== Saved entries ==
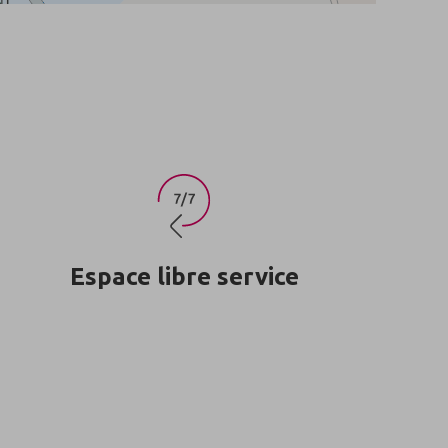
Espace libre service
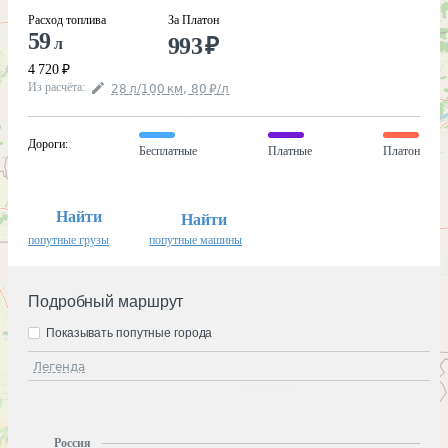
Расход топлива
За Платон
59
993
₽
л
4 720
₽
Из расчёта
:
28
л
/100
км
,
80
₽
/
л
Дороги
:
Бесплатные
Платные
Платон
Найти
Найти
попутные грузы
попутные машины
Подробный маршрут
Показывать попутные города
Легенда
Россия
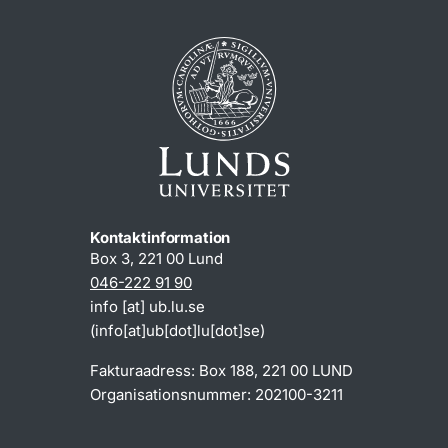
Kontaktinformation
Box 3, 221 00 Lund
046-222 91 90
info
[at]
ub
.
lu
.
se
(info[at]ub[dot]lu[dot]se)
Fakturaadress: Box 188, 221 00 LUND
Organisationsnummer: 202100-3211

== ASSIGNMENT ==
Reproduce every one of the lines above word for word, omitting the picture markers.

== SOLUTION TO THIS EXERCISE ==
Espace libre service
Расход топлива
За Платон
59
993
₽
л
4 720
₽
Из расчёта
:
28
л
/100
км
,
80
₽
/
л
Дороги
:
Бесплатные
Платные
Платон
Найти
Найти
попутные грузы
попутные машины
Подробный маршрут
Показывать попутные города
Легенда
Россия
Kontaktinformation
Box 3, 221 00 Lund
046-222 91 90
info
[at]
ub
.
lu
.
se
(info[at]ub[dot]lu[dot]se)
Fakturaadress: Box 188, 221 00 LUND
Organisationsnummer: 202100-3211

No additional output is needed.